Um trecho da PR-364, que liga Irati a São Mateus do Sul, no centro-sul do Paraná, tornou-se palco de um conflito entre o progresso e a preservação de um capítulo fundamental da história do nosso planeta. As máquinas de pavimentação foram silenciadas por uma força inesperada e milenar: a descoberta de fósseis com mais de 280 milhões de anos, vestígios de uma época anterior até mesmo aos dinossauros.
A interrupção, determinada pelo Instituto Água e Terra (IAT), veio após uma recomendação do Ministério Público Federal (MPF). O órgão constatou que a licença ambiental para as obras foi concedida sem a necessária avaliação do Instituto do Patrimônio Histórico e Artístico Nacional (Iphan), caracterizando uma falha grave no processo. O objetivo da medida é proteger um dos sítios paleontológicos mais ricos do estado, conhecido pela presença do Mesosaurus tenuidens, um réptil aquático que nadava na região quando os continentes sul-americano e africano formavam uma única massa de terra.

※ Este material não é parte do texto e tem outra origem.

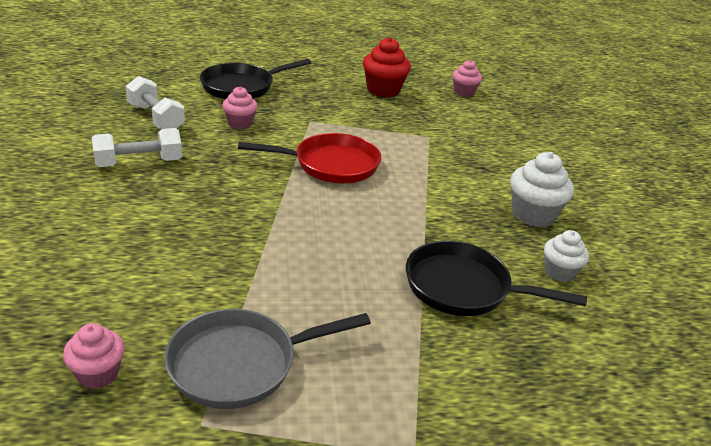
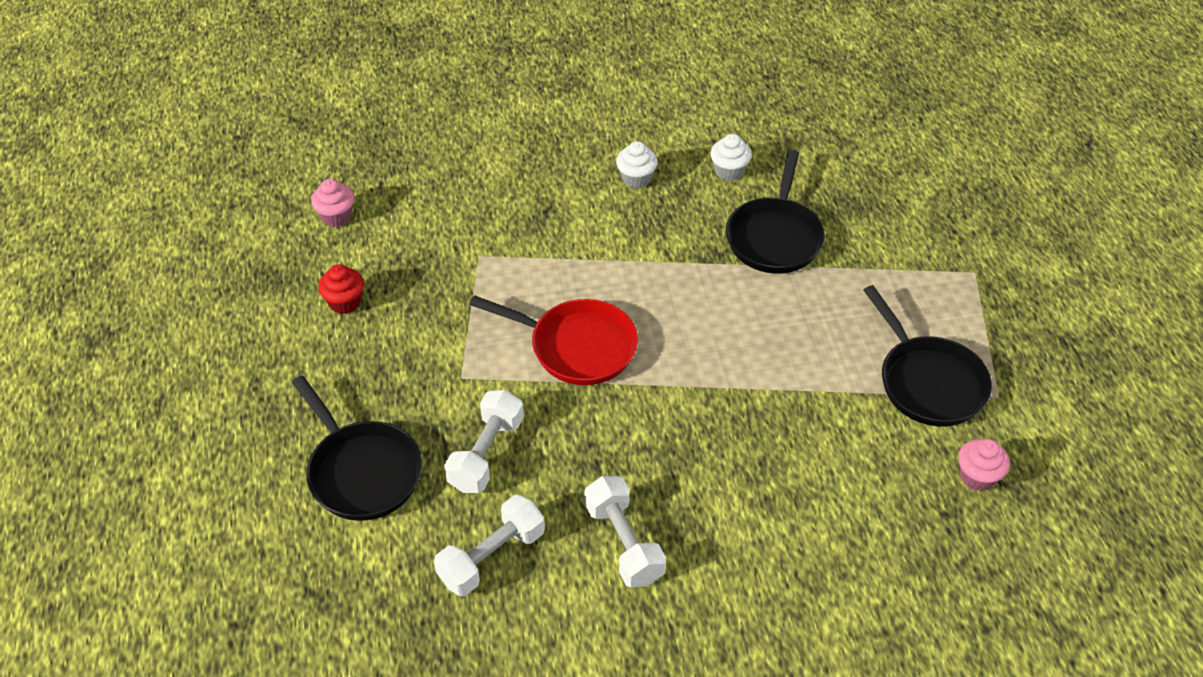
camera: 90 degrees left, 15 degrees up
(240, 123) = (486, 454): pink cupcake -> white dumbbell
(241, 364) = (927, 382): grey pan -> black pan
(330, 165) = (576, 346): red pan -> red pan turned 120 degrees clockwise
(383, 90) = (345, 302): red cupcake -> red cupcake, size x0.64
(533, 215) = (636, 179): white cupcake -> white cupcake, size x0.64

De acordo com a procuradora Monique Cheker, responsável pela recomendação, a continuação do trabalho poderia causar "danos irreversíveis" ao meio ambiente e aos fósseis localizados na antiga pedreira Carlito Molinari. "A obra poderia comprometer um patrimônio científico único. São registros que contam parte da história da Terra e precisam ser preservados", enfatizou.
O MPF foi taxativo: a retomada das obras só será possível após um parecer favorável do Iphan e a realização de estudos arqueológicos e paleontológicos completos. O Departamento de Estradas de Rodagem (DER/PR) já foi notificado sobre a suspensão. Caberá agora ao Iphan realizar uma vistoria técnica para avaliar se os trabalhos já causaram algum prejuízo ao patrimônio.
O fóssil que mudou a geografia do mundo
A importância da região vai além da curiosidade científica. O Mesosaurus tenuidens encontrado ali é uma peça-chave para uma das teorias mais importantes da ciência moderna: a Deriva Continental. A descoberta de fósseis idênticos deste animal tanto no Brasil quanto na África foi uma evidência crucial para comprovar que esses continentes já estiveram unidos no supercontinente Gondwana.
Segundo a Universidade Estadual do Centro-Oeste (Unicentro), o Mesosaurus media pouco mais de um metro, tinha um corpo esguio, cauda longa e dentes finos adaptados para filtrar pequenos crustáceos. O primeiro registro da espécie foi feito em 1864, no sul da África, pelo pesquisador Paul Gervais. Hoje, a região de Irati e São Mateus do Sul é um dos poucos locais no mundo onde ainda é possível encontrar testemunhos fossilizados dessa criatura primordial.
A paralisação da obra, portanto, não é apenas uma questão burocrática. É uma corrida contra o tempo para garantir que este "tesouro científico", capaz de reescrever a história da Terra, não seja soterrado pelo asfalto. A decisão coloca em pauta o valor do nosso patrimônio natural e a responsabilidade de preservá-lo para as futuras gerações.